Everyone must have experienced that rare moment of humanity when an instructor shares a comical anecdote. (My favorite was a tree falling into my instructor's living room and his deadpan reaction of "well, that's bad.") Injecting short stories into your lectures is never a bad idea, but this post is not about that. This post is about taking elements of stories that make them memorable and applying them to lectures. So what makes a story... well, good?

This is a big question. One proposal that seems convincing is Joseph Campbell's monomyth framework.1 Campbell posits that many narratives from around the world exhibit a basic outline of a hero's journey from a (known) stable world, to an (unknown) suspenseful realm, and back again. Think of the Lord of the Rings books or the original Star Wars movies as a modern example.


So can we, as lecture designers, use any of this? I say, sure! In our case, the student is the hero/ine who steps from the known world (understanding) to the unknown world (new concepts). The journey (lecture/course) brings her back to the known world through the guidance of a mentor (the instructor) and helpers (teaching assistants). So what are some concrete tips we can draw from this parallelism?
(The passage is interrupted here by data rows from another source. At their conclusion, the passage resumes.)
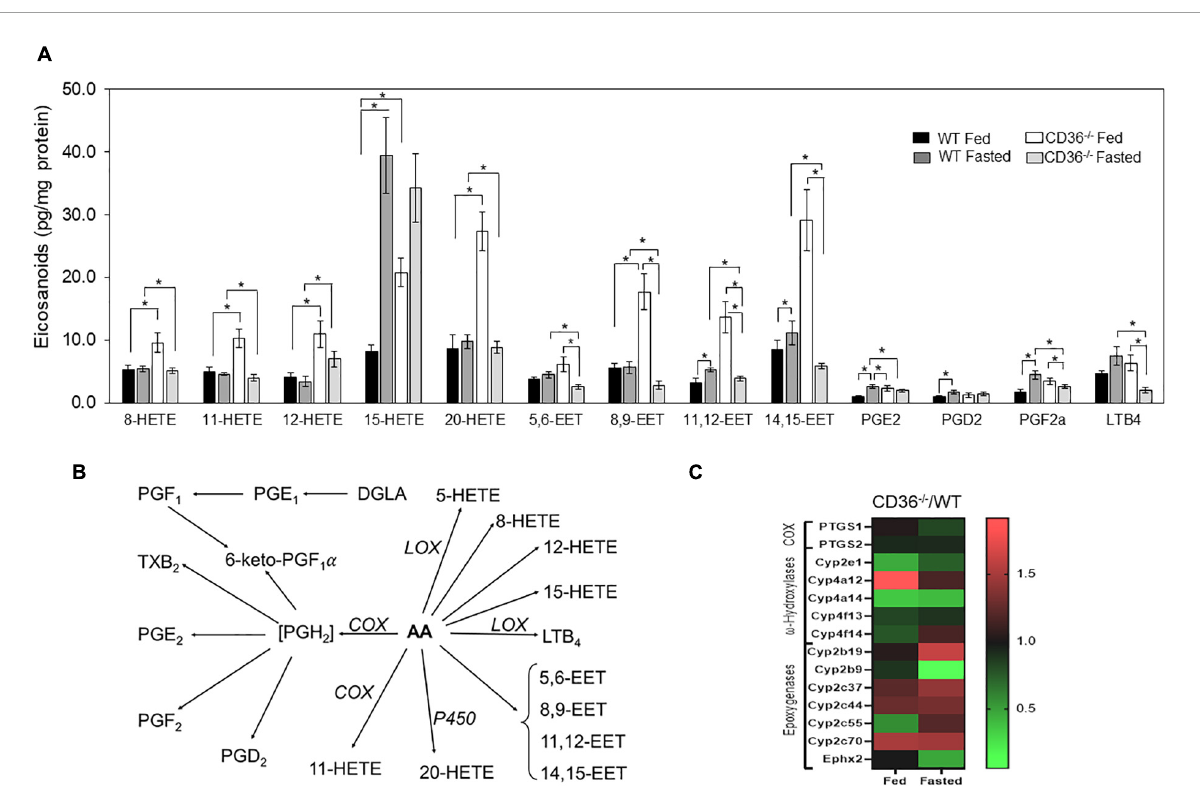
FIGURE3 CD36 deficiency affects cardiac eicosanoid content. (A) Eicosanoid content in fed or fasted WT and CD36 − / − heart ( n = 5/group). Results are reported as pg/mg of protein. (B) Gene expression fold change of key enzymes regulating eicosanoid production. Data are means ± SE with n representing the number of mice per group, * p < 0.05. (C) The scheme represents downstream metabolites of arachidonic acid (AA) via cyclooxygenase (COX), lipoxygenase (LOX), or cytochrome (P450) pathways.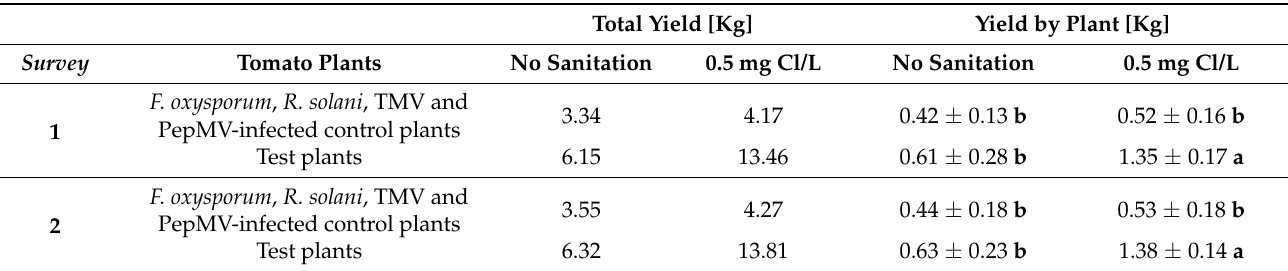
Figure 4. Box and whisker plot showing the maximum and minimum values (whiskers), the upper and lower quartiles (boxes) and the median (middle horizontal line) of the mean total yield of individual tomato plants during 10 harvest weeks dependent on a sanitizing treatment of the fertigation solution. Circles denote outliers beyond the whiskers. Significant differences are represented by different letters n = 18. Table 1. Total tomato yield of plants grown in an NFT hydroponic system with recirculating fertigation solution according to sanitizing treatment during a harvest period of 10 weeks. Mean values are shown for infected control plants (n = 8) and test plants (n = 10). Control: no sanitation, sanitation: 0.5 mg free chlorine/L for 60 min, weekly. Significance of comparisons calculated using Tukey-test, with values differing significantly from each other ( p < 0.05) being annotated by different letters (a, b). Values prefixed with ± represent the standard deviation.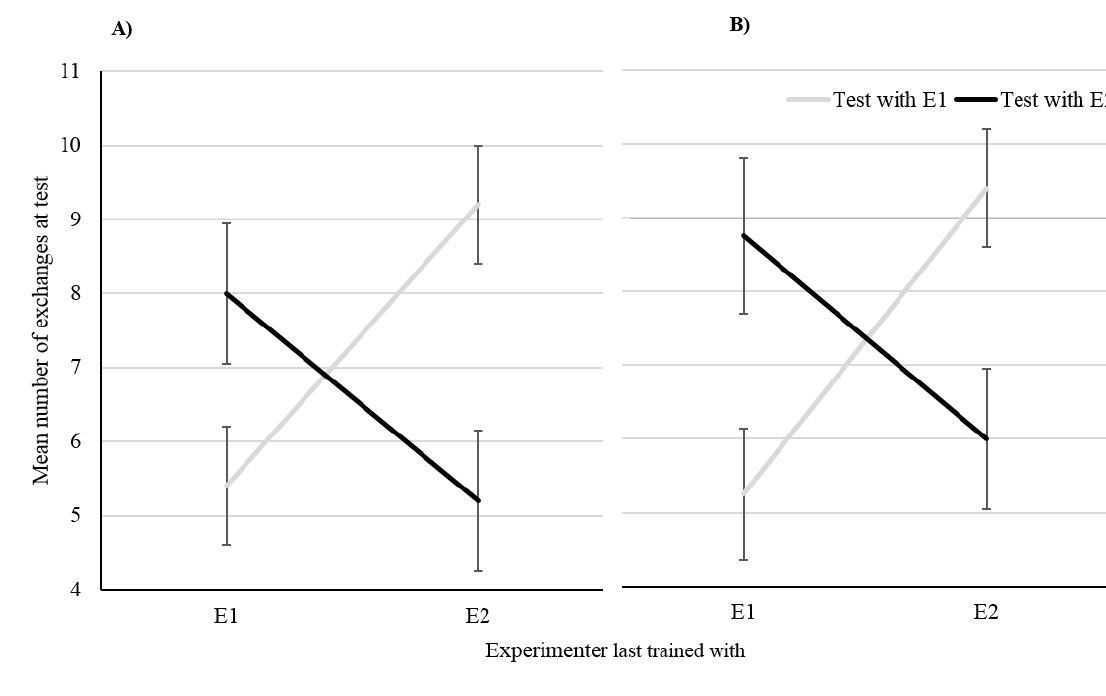
Figure 5. Mean number of exchanges in the test with E1 and E2 by experimenter with whom they last trained. A) Depicts subjects in the 2-week delay period, B) depicts subjects in the 10-week delay period. Error bars denote standard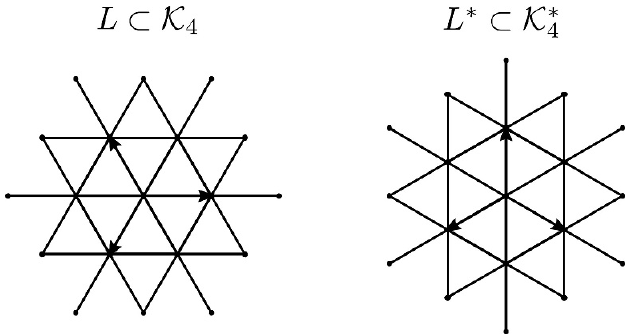
Figure 11 . The lattice of points with integer Mandelstam variables, L , and its dual lattice, L (cid:3) .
Let me propose two:
  1. Call to Adventure: Think of a bad movie you saw recently. I'm willing to bet you that the reason you didn't like it is because you didn't relate to and/or understand the problem. Same thing with lectures. Students who can't immediately see why they are studying what they are studying will be less likely to pay attention. What to do? Try to precisely motivate the challenge to be tackled in the lecture at the very beginning. Convince your students that the story you're about to tell them matters. Not just to the world, but that it matters to them. This (image) is what you're going for, right off the bat.
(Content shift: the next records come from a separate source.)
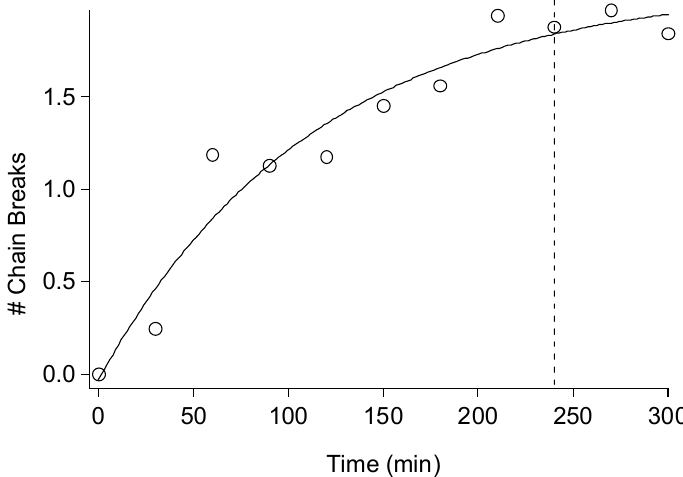
Figure 6. Number of chain breaks of cellulose from a Populus standard after holocellulose pulping and hemicellulose removal by acid hydrolysis in 2.5 M HCl at various residence ) − 1). The dotted line represents the normal 4 h times (# Chain Breaks = (DP no /DP n reaction time for hemicellulose removal typically employed and the solid line represents an exponential least-squared fit (# of chain breaks = B + A*exp(time/ τ ); B = 2.1; A = − 2.0; τ = 114.9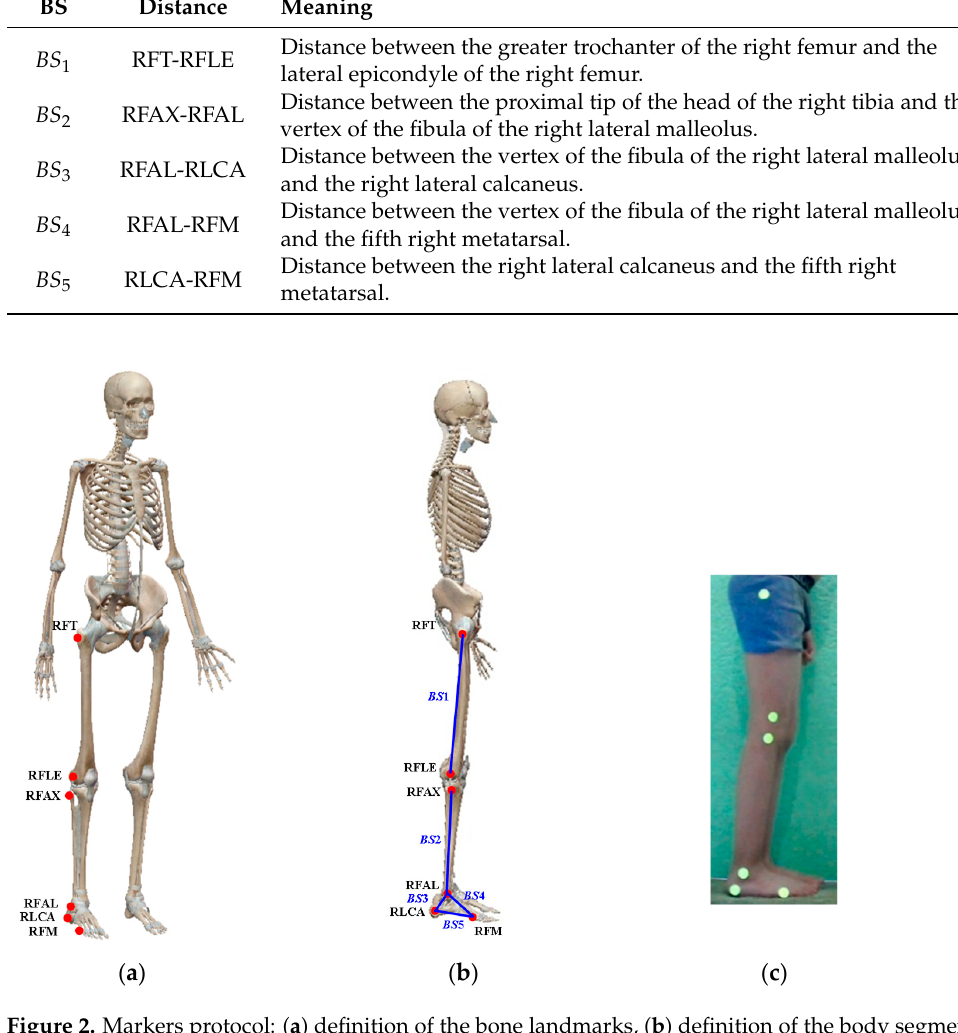
Table 2. Definition of the anthropometric measurements of the body segments (BSs).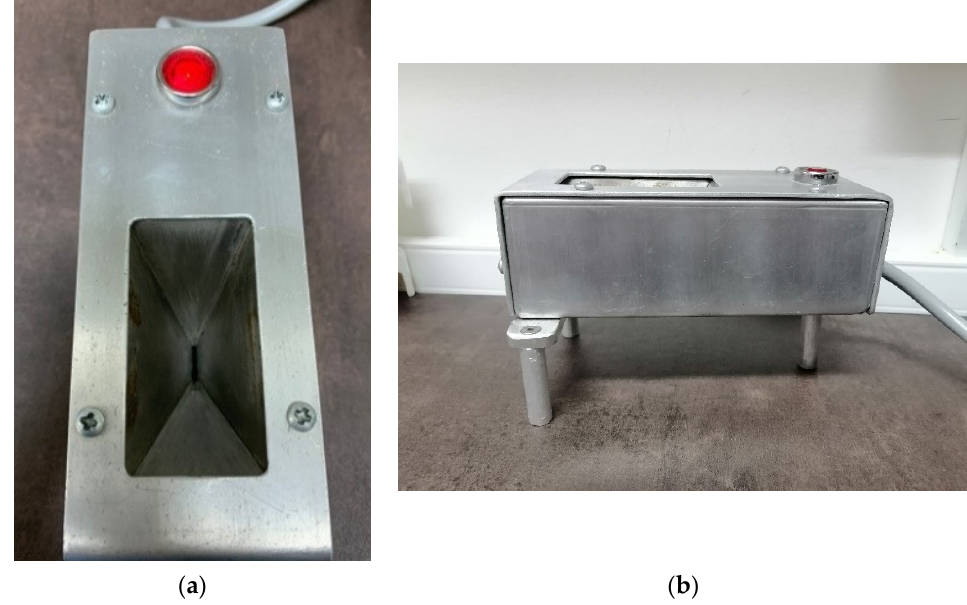
Figure A4. Thermo-regulated stainless conical hotplate used to thaw cryopreserved semen; ( a ) top view, ( b ) lateral view.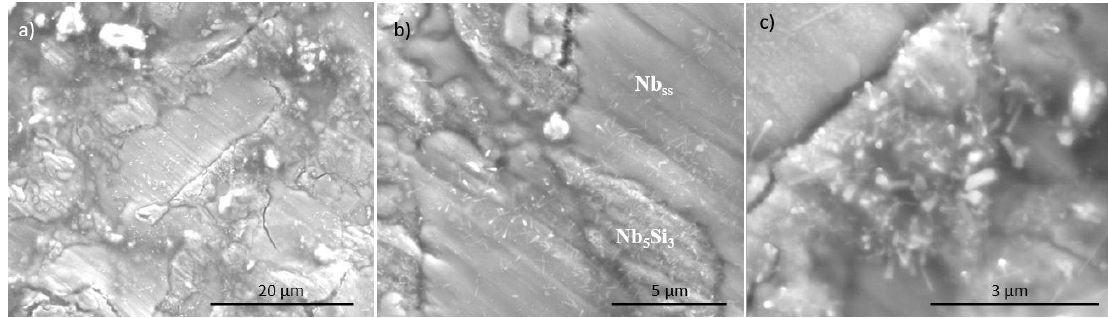
Figure 3. BSE images of scale on the surfaces of the alloy JN1 after isothermal oxidation at 800 °C, ( a ) showing overview of surface and ( b ) and ( c ) showing detail. The phases below the scale are indicated in ( b ).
  2. Suspense in the Unknown World: Suspense is a great narrative tool. It presents an irresistible incentive to pay attention. The audience feels invested in the problem. Well, guess what? The "unknown world" of lectures if full of problems! So use suspense to draw the students in. Separate the description of your examples from their solutions. Instead of first lecturing on a topic and then following up with examples, state the example first but don't solve it just yet. Get your students to think about it. (How about a short "think-pair-share" exercise or a clicker question?) This creates tension as students realize that they need more knowledge to solve the problem. Now lecture for a bit to develop the necessary knowledge base, and finally solve the example to conclude the suspense. Same material, same time, but so much more exciting!
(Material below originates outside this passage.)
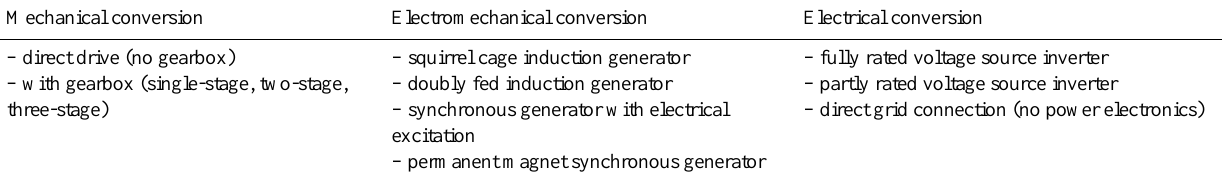
Table 2. Components of the electromechanical conversion system in state-of-the-art wind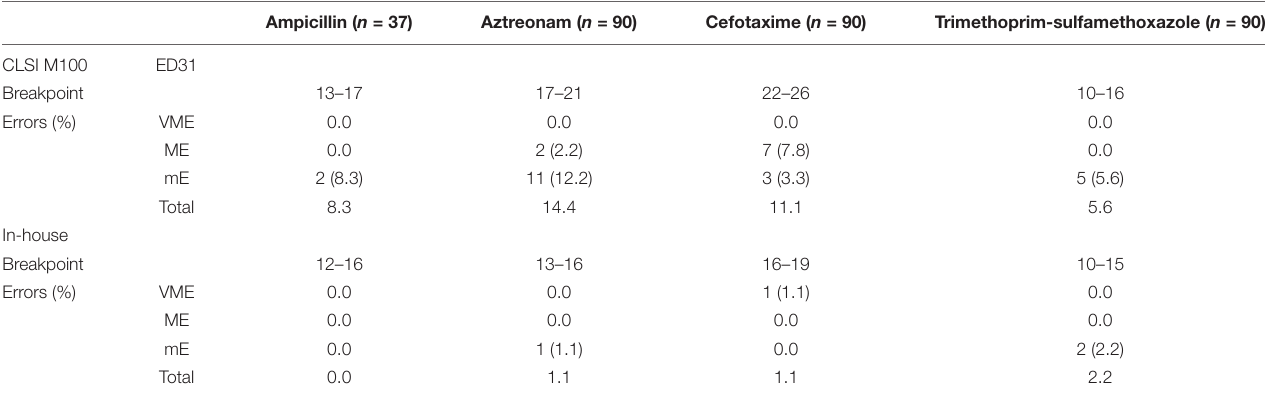
TABLE 4 | The categorical errors with rAST (18 h) between CLSI and in-house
None of this is pedagogical science; I make no claims about the effectiveness of such approaches. But, the art of storytelling is a product of thousands of years of human curiosity, ingenuity, and dedication. Everyone knows a good story when they hear one... and some even remember them well enough to pass them on. Isn't that one of the goals of lecturing? Seems silly not to tap into such a rich resource for inspiration. See what storytelling tips you can come up with! (Share them in the comments below!)

References
1Campbell, Joseph. "The Hero with a Thousand Faces." (1949).